Identify each line of the listing that contains the string "PowerShell", and copy those lines.

--- --- ---

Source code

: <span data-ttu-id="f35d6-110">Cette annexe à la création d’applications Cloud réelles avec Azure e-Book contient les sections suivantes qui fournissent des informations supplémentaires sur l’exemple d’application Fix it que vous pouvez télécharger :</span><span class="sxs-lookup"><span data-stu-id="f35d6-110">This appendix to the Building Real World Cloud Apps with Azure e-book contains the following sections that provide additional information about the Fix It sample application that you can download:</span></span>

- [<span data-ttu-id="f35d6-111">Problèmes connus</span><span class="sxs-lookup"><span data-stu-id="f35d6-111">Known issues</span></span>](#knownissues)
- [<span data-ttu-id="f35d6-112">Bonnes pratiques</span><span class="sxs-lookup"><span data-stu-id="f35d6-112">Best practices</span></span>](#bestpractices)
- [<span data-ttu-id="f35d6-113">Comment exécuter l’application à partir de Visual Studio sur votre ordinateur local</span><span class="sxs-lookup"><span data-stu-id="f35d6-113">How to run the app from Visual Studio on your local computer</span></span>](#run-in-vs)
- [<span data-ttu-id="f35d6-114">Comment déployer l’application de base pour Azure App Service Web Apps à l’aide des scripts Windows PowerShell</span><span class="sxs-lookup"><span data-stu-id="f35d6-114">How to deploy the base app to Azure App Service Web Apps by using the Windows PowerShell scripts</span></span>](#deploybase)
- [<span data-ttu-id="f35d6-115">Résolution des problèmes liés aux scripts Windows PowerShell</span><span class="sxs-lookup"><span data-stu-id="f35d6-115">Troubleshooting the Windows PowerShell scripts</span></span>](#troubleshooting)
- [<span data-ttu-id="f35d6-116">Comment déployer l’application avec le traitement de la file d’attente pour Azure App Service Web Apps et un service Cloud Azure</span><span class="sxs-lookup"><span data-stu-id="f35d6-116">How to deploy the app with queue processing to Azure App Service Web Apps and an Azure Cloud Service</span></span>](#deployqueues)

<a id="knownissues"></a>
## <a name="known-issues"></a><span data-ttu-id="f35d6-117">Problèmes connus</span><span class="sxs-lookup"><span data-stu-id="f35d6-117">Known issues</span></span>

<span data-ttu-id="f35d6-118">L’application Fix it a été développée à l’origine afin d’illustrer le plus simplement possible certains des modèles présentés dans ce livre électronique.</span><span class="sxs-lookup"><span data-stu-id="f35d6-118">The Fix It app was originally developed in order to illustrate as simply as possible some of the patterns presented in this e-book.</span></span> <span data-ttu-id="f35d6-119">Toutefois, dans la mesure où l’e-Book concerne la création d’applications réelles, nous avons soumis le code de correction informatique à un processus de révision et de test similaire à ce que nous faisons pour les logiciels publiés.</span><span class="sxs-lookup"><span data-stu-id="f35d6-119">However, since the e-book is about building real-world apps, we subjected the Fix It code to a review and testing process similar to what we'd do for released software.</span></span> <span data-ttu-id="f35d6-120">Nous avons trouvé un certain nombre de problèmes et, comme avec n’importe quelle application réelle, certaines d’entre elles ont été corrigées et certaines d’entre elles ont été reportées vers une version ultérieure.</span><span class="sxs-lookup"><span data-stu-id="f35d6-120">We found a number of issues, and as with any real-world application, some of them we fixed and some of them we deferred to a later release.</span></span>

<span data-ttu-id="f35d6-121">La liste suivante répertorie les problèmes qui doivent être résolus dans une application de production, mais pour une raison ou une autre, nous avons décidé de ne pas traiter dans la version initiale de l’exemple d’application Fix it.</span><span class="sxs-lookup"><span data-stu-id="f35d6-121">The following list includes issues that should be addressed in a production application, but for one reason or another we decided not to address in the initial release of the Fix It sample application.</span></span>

--- --- ---

Output of the task
- [<span data-ttu-id="f35d6-114">Comment déployer l’application de base pour Azure App Service Web Apps à l’aide des scripts Windows PowerShell</span><span class="sxs-lookup"><span data-stu-id="f35d6-114">How to deploy the base app to Azure App Service Web Apps by using the Windows PowerShell scripts</span></span>](#deploybase)
- [<span data-ttu-id="f35d6-115">Résolution des problèmes liés aux scripts Windows PowerShell</span><span class="sxs-lookup"><span data-stu-id="f35d6-115">Troubleshooting the Windows PowerShell scripts</span></span>](#troubleshooting)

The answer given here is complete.